Paresh Dave of the Los Angeles Times had the news:
Snap Inc.’s IPO is the most lucrative in the U.S. since online shopping company Alibaba raised $22 billion in 2014 and the biggest for a tech company since Facebook’s $16-billion haul in 2012. Facebook and Visa are the only California companies that brought in more cash than Snap through an IPO, according to FactSet data.
Mutual funds, pension offices and other investors paid $17 per share to be the first to hold Snap stock when it begins trading — if all goes as planned — on the New York Stock Exchange early Thursday under the symbol SNAP.
The company offered up about 15% of its outstanding shares and contemplated higher prices after receiving 10 times the demand as supply, according to a source familiar with the deal not authorized to comment on private discussions.
But Snap decided to leave money on the table. Starting slightly lower could ensure that prices climb in Thursday’s trading because strong first-day increases are often viewed as a positive sign. And a lower price helped court preferred investors — ones likely to hold onto shares for longer terms.
Rachael Levy and Alexei Oreskovic of Business Insider looked at how the stock might perform Thursday:
But fundamentals may not matter much at a time when internet IPOs have been scarce and the overall market is at historic highs.
“Would I be surprised to see it double on the first day? Absolutely not,” said one fund manager who believes the stock is actually overpriced but could benefit from strong sentiment in the short term.
“Investors know they’re buying it at an insane valuation, but you’re counting on the tape driving it higher,” he said.
Eric Jackson, a hedge fund manager who is in the process of starting a new fund, says he wouldn’t be surprised to see Snap’s stock finish its first day in the low $20s, suggesting up to a 40% pop from the $17 IPO price.

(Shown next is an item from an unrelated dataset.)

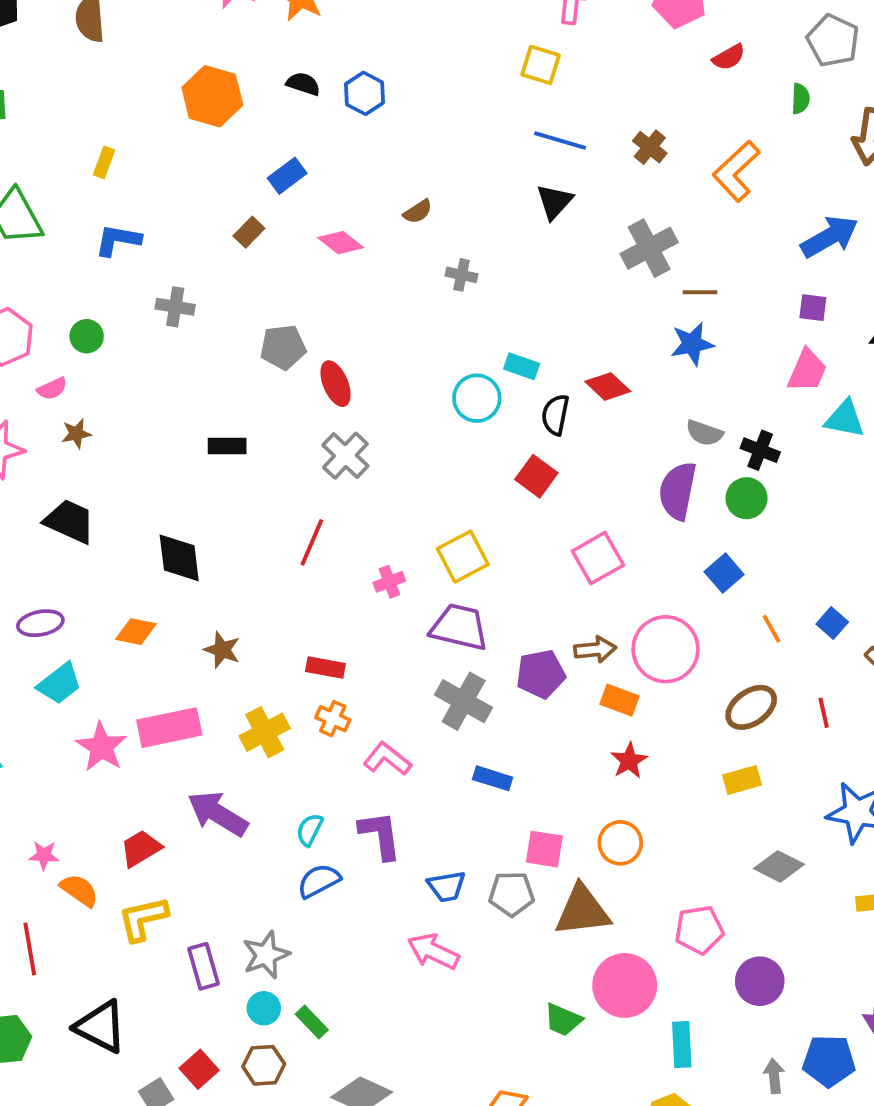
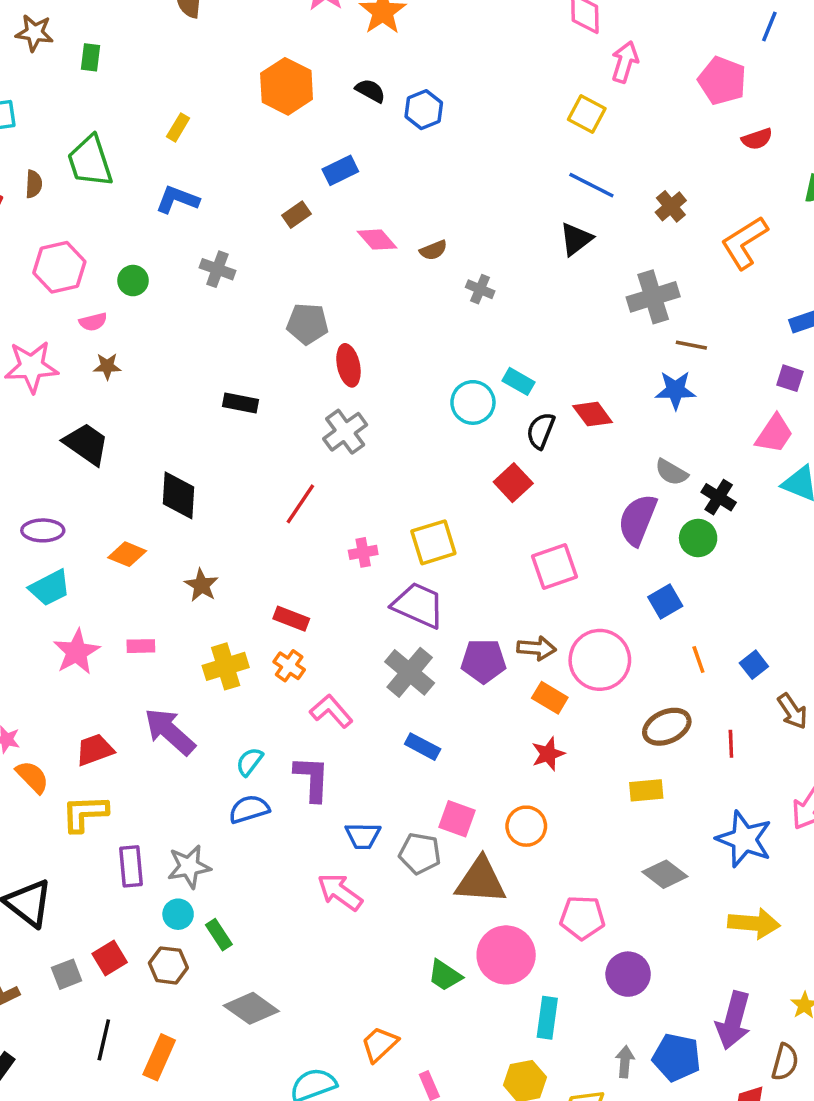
brown semicircle: (418, 212) -> (433, 250), moved
pink rectangle: (169, 728) -> (141, 646), size x0.5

Michael J. de la Merced of the New York Times reports that other tech unicorns may soon go public due to Snap’s success:
Investors, attracted by Snapchat’s hold on its millennial users — who check the app on average more than 18 times a day — flocked to the initial public offering, pushing the parent company, Snap Inc., to a valuation of nearly $24 billion.
The stock sale sets Snap up as the most valuable American technology company to go public since Facebook nearly five years ago. And it may herald a coming wave of unicorns — technology start-ups valued at more than $1 billion by private investors — that are expected to hit the public markets in the next few years.
Snap’s offering was priced on Wednesday at $17 a share — a dollar more than the previously expected pricing range. The pricing came on a day when the stock market surged to another high, fed by raised expectations of tax cuts, looser regulations and higher interest rates under the Trump administration. Shares of the social media companies Facebook and Twitter also rose.
Those buying into Snap’s offering did so even as warning signs have flashed over the company, based in California. It lost more than $500 million last year, and its explosive user growth appears to have hit a speed bump. And in a decision that has angered some large investors, the shares will have no voting rights, leaving control in the hands of the company’s founders, who can retain that power for years even after leaving Snap.